Aber Österreichs Dominanz jetzt nur auf die Anzüge zu schieben ist, um es in der Skispringersprache zu sagen, ein Kacherl.
Es kam dann, wie es kommen musste. Wann immer ein Team die Konkurrenz zu Statisten degradiert und sie dabei teilweise regelrecht vorführt, dann sind die Verschwörungstheorien nicht weit.
Wer erinnert sich nicht an das sagenumwobene Schweizer „Wunderwachs“, das Ski-Trainer des ÖSV verzweifelt ins Treffen führten, als die Eidgenossen den Österreichern bei der Ski-WM 1987 in Crans Montana um die Ohren fuhren.
Bei den ÖSV-Skispringern sollen’s nun sogenannte „Wunderanzüge“ sein, die Stefan Kraft & Co.

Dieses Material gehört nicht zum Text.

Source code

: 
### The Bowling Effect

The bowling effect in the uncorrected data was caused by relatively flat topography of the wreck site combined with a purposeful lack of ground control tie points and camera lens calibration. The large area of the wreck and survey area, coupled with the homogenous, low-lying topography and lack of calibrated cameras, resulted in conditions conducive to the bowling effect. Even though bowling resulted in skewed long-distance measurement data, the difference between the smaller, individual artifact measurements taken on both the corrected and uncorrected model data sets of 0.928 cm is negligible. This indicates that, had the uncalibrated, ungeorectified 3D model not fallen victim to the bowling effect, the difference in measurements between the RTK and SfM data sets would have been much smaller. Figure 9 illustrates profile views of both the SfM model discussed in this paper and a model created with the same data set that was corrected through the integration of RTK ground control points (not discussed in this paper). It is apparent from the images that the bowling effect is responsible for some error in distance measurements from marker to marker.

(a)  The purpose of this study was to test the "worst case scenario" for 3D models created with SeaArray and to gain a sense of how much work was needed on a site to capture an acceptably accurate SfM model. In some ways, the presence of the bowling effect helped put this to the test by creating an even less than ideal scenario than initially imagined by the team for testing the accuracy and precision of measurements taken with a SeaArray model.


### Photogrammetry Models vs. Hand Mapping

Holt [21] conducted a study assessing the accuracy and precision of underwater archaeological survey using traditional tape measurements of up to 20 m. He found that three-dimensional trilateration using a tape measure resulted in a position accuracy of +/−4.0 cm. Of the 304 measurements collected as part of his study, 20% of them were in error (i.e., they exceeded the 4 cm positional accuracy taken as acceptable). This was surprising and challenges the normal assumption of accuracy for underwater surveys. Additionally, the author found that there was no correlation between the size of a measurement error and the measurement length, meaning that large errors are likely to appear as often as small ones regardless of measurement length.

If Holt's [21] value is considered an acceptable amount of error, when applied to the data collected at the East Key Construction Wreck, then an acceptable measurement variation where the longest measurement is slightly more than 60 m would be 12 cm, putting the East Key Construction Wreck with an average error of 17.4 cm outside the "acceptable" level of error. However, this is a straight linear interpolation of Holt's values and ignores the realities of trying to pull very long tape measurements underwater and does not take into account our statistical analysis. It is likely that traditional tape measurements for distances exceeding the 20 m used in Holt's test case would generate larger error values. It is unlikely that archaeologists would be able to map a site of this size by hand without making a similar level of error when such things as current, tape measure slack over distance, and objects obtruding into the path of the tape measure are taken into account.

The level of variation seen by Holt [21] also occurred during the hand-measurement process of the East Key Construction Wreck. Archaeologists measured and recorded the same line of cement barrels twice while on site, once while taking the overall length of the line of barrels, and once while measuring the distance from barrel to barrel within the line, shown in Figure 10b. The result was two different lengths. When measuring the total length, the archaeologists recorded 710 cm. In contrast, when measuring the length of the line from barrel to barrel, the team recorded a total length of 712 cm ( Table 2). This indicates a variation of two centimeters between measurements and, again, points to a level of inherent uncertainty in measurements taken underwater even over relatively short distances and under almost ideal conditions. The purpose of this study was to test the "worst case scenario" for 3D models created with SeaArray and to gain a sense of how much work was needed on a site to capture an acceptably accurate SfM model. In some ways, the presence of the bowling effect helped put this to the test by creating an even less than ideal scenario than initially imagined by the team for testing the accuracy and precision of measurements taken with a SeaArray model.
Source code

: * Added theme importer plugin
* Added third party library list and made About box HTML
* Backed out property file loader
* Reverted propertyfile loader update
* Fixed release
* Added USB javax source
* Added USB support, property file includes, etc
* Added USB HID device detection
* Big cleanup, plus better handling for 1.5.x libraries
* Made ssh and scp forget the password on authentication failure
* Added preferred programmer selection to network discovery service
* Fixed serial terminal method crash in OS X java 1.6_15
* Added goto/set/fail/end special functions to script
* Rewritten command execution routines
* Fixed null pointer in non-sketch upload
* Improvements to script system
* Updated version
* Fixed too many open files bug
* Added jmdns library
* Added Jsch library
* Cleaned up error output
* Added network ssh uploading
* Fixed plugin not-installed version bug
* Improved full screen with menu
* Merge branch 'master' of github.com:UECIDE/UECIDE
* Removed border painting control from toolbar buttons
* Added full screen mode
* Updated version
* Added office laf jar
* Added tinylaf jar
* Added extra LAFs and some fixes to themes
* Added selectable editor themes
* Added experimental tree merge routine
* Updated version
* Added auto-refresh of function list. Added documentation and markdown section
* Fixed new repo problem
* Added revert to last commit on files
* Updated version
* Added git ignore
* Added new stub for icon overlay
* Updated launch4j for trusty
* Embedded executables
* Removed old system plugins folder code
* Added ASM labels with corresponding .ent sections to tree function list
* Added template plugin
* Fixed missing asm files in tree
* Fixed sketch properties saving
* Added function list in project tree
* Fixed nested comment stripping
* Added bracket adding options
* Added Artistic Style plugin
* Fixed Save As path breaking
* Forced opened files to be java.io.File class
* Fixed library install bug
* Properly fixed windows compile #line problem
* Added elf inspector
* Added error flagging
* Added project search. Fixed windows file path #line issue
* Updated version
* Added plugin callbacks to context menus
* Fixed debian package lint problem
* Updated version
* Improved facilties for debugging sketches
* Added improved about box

Flügel verleihen. Seit dem Dreifachsieg beim Tourneestart in Oberstdorf wird das Tuscheln rund um den Schanzentisch immer lauter: Nach dem Motto: Das kann doch nicht mit rechten Dingen zugehen. Da muss doch etwas Verbotenes in der Luft liegen.
„Wir kratzen uns am Kopf und fragen uns, was sich die Österreicher ausgedacht haben“, moniert der Norweger Johann Andre Forfang. „Es ist ungewöhnlich, dass eine Nation auf diese Art und Weise dominiert, wie die Österreicher das tun“, wundert sich sein Teamkollege Halvor Egner Granerud.
Innovation
Einmal abgesehen davon, dass die Österreicher nicht erst seit dieser Tournee im Skispringen die Lufthoheit haben – es sei nur an den Gesamtweltcupsieg von Stefan Kraft, die Triumphe im Nationencup und Olympiagold im Teambewerb erinnert – diese Dominanz jetzt nur auf die Anzüge zu schieben ist, um es in der Skispringersprache zu sagen, ein Kacherl.

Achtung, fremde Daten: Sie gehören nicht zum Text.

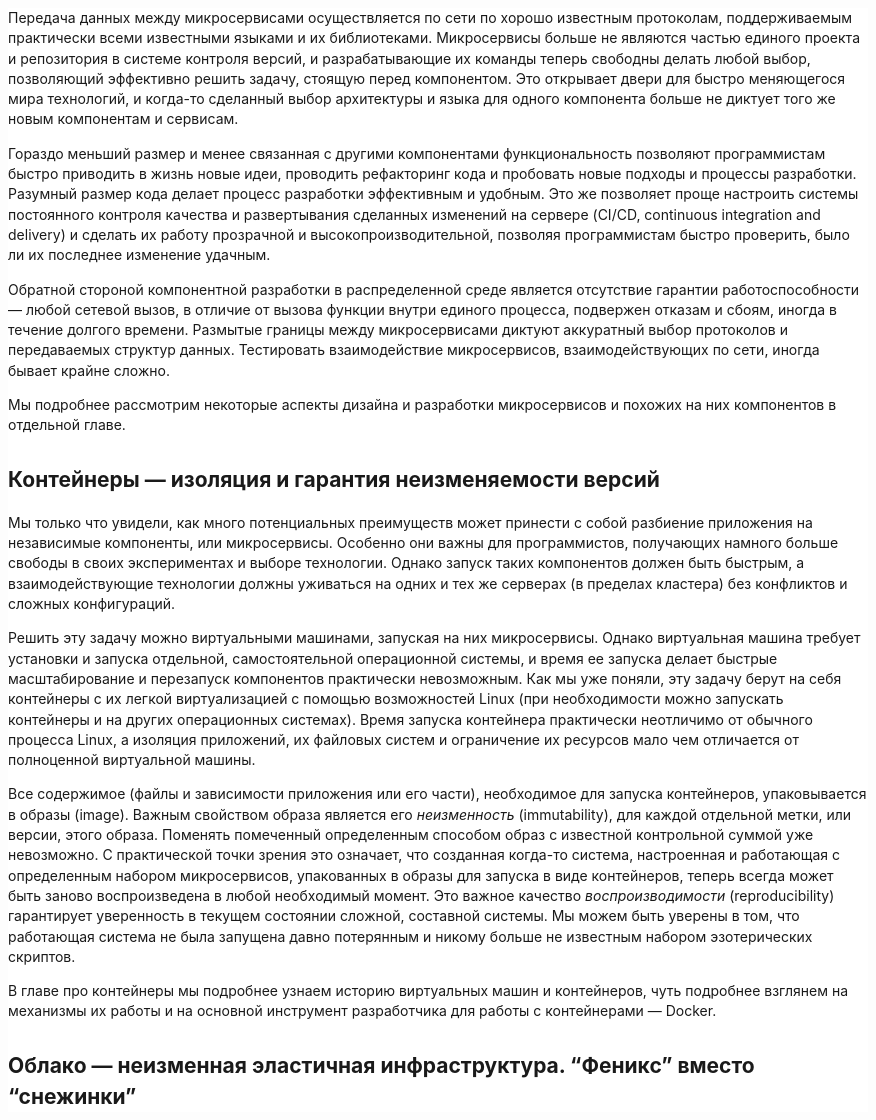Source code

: Передача данных между микросервисами осуществляется по сети по хорошо известным протоколам, поддерживаемым практически всеми известными языками и их библиотеками. Микросервисы больше не являются частью единого проекта и репозитория в системе контроля версий, и разрабатывающие их команды теперь свободны делать любой выбор, позволяющий эффективно решить задачу, стоящую перед компонентом. Это открывает двери для быстро меняющегося мира технологий, и когда-то сделанный выбор архитектуры и языка для одного компонента больше не диктует того же новым компонентам и сервисам.

Гораздо меньший размер и менее связанная с другими компонентами функциональность позволяют программистам быстро приводить в жизнь новые идеи, проводить рефакторинг кода и пробовать новые подходы и процессы разработки. Разумный размер кода делает процесс разработки эффективным и удобным. Это же позволяет проще настроить системы постоянного контроля качества и развертывания сделанных изменений на сервере (CI/CD, continuous integration and delivery) и сделать их работу прозрачной и высокопроизводительной, позволяя программистам быстро проверить, было ли их последнее изменение удачным.

Обратной стороной компонентной разработки в распределенной среде является отсутствие гарантии работоспособности — любой сетевой вызов, в отличие от вызова функции внутри единого процесса, подвержен отказам и сбоям, иногда в течение долгого времени. Размытые границы между микросервисами диктуют аккуратный выбор протоколов и передаваемых структур данных. Тестировать взаимодействие микросервисов, взаимодействующих по сети, иногда бывает крайне сложно.

Мы подробнее рассмотрим некоторые аспекты дизайна и разработки микросервисов и похожих на них компонентов в отдельной главе.

## Контейнеры — изоляция и гарантия неизменяемости версий

Мы только что увидели, как много потенциальных преимуществ может принести с собой разбиение приложения на независимые компоненты, или микросервисы. Особенно они важны для программистов, получающих намного больше свободы в своих экспериментах и выборе технологии. Однако запуск таких компонентов должен быть быстрым, а взаимодействующие технологии должны уживаться на одних и тех же серверах (в пределах кластера) без конфликтов и сложных конфигураций.

Решить эту задачу можно виртуальными машинами, запуская на них микросервисы. Однако виртуальная машина требует установки и запуска отдельной, самостоятельной операционной системы, и время ее запуска делает быстрые масштабирование и перезапуск компонентов практически невозможным. Как мы уже поняли, эту задачу берут на себя контейнеры с их легкой виртуализацией с помощью возможностей Linux (при необходимости можно запускать контейнеры и на других операционных системах). Время запуска контейнера практически неотличимо от обычного процесса Linux, а изоляция приложений, их файловых систем и ограничение их ресурсов мало чем отличается от полноценной виртуальной машины.

Все содержимое (файлы и зависимости приложения или его части), необходимое для запуска контейнеров, упаковывается в образы (image). Важным свойством образа является его *неизменность* (immutability), для каждой отдельной метки, или версии, этого образа. Поменять помеченный определенным способом образ с известной контрольной суммой уже невозможно. С практической точки зрения это означает, что созданная когда-то система, настроенная и работающая с определенным набором микросервисов, упакованных в образы для запуска в виде контейнеров, теперь всегда может быть заново воспроизведена в любой необходимый момент. Это важное качество *воспроизводимости* (reproducibility) гарантирует уверенность в текущем состоянии сложной, составной системы. Мы можем быть уверены в том, что работающая система не была запущена давно потерянным и никому больше не известным набором эзотерических скриптов.

В главе про контейнеры мы подробнее узнаем историю виртуальных машин и контейнеров, чуть подробнее взглянем на механизмы их работы и на основной инструмент разработчика для работы с контейнерами — Docker.

## Облако — неизменная эластичная инфраструктура. “Феникс” вместо “снежинки”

Oder in den Worten von ÖSV-Sportdirektor Mario Stecher: „Die sollen sich selbst bei der Nase nehmen. Wir haben uns halt zeitgerecht mit dem neuen Reglement befasst.“
Die Erfolge fliegen den österreichischen Springern nicht einfach so zu. Sie sind von langer Hand geplant und teilweise penibel durchorchestriert. Ein Puzzleteil ist die Innovationsabteilung, die der ÖSV und der Österreichische Rodelverband gemeinsam betreiben, das Forschungszentrum für Schnee, Ski- und Alpinsport. „Unsere Leute sind rund um die Uhr im Einsatz, da ist heute sehr viel Know-how drinnen“, erklärt Sportdirektor Mario Stecher.

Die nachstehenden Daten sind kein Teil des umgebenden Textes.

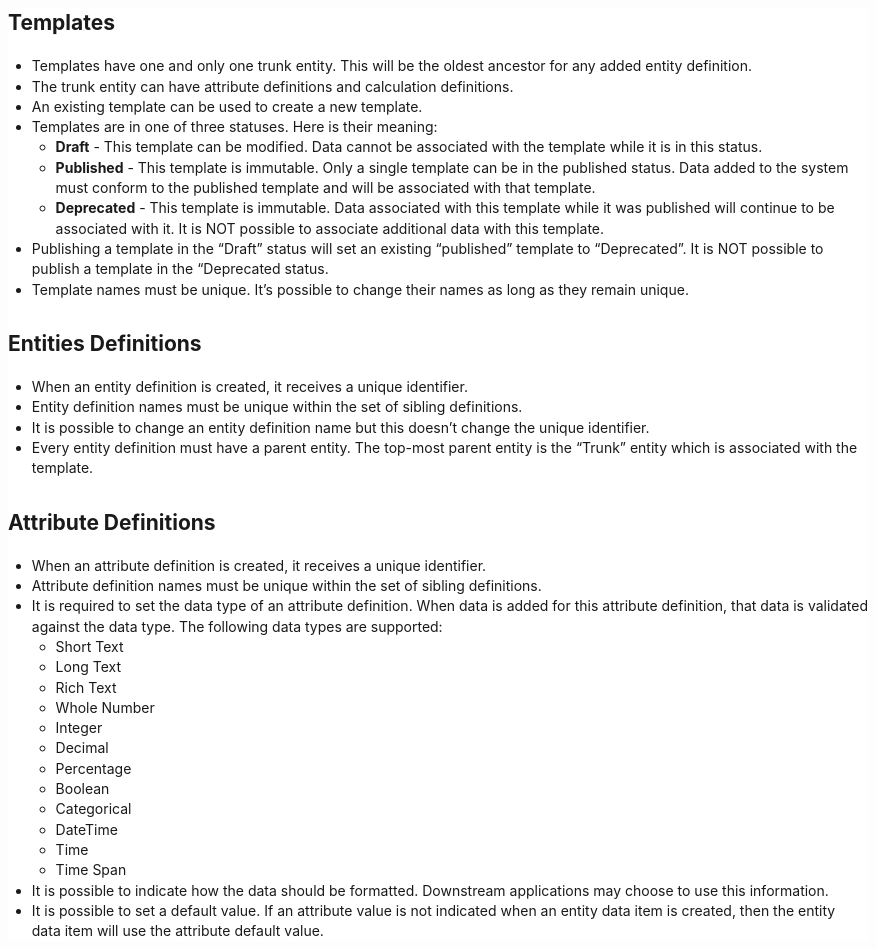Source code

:## Templates

* Templates have one and only one trunk entity.  This will be the oldest ancestor for any added entity definition.  
* The trunk entity can have attribute definitions and calculation definitions.  
* An existing template can be used to create a new template.  
* Templates are in one of three statuses.  Here is their meaning:  
  * **Draft** \- This template can be modified.  Data cannot be associated with the template while it is in this status.  
  * **Published** \- This template is immutable.  Only a single template can be in the published status.  Data added to the system must conform to the published template and will be associated with that template.  
  * **Deprecated** \- This template is immutable.  Data associated with this template while it was published will continue to be associated with it.  It is NOT possible to associate additional data with this template.  
* Publishing a template in the “Draft” status will set an existing “published” template to “Deprecated”.  It is NOT possible to publish a template in the “Deprecated status.  
* Template names must be unique.  It’s possible to change their names as long as they remain unique.

## Entities Definitions

* When an entity definition is created, it receives a unique identifier.  
* Entity definition names must be unique within the set of sibling definitions.  
* It is possible to change an entity definition name but this doesn’t change the unique identifier.  
* Every entity definition must have a parent entity.  The top-most parent entity is the “Trunk” entity which is associated with the template.

## Attribute Definitions

* When an attribute definition is created, it receives a unique identifier.  
* Attribute definition names must be unique within the set of sibling definitions.  
* It is required to set the data type of an attribute definition.  When data is added for this attribute definition, that data is validated against the data type.  The following data types are supported:  
  * Short Text  
  * Long Text  
  * Rich Text  
  * Whole Number  
  * Integer  
  * Decimal  
  * Percentage  
  * Boolean  
  * Categorical  
  * DateTime  
  * Time  
  * Time Span  
* It is possible to indicate how the data should be formatted.  Downstream applications may choose to use this information.  
* It is possible to set a default value.  If an attribute value is not indicated when an entity data item is created, then the entity data item will use the attribute default value.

Bei den Sprunganzügen haben die österreichischen Athleten tatsächlich einen psychologischen Vorteil. Der ÖSV ist als einziges Team im Besitz von roten Anzügen. ÖSV-Trainer Balthasar Schneider hat sich bei der Anzugfirma, die sämtliche Nationen ausstattet, frühzeitig und exklusiv den roten Stoff gesichert, das ÖSV-Rot, wie es der Vorarlberger nennt.
Es ist der perfekte Stoff für kleine Psychospielchen, für die gerade die hochsensiblen Skispringer bekanntlich sehr anfällig sind. Weil die Österreicher allen um die Ohren fliegen, herrscht nun plötzlich bei der internationalen Konkurrenz Alarmstufe Rot-weiß-rot.
Die Forschungsabteilung des ÖSV unter der Leitung von Michael Gufler expandiert ihre Ideen und Innovationen mittlerweile längst erfolgreich auch in andere Sportarten. So trug Kitesurfer Valentin Bontus bei seinem Olympiasieg 2024 in Paris einen Anzug Made by ÖSV.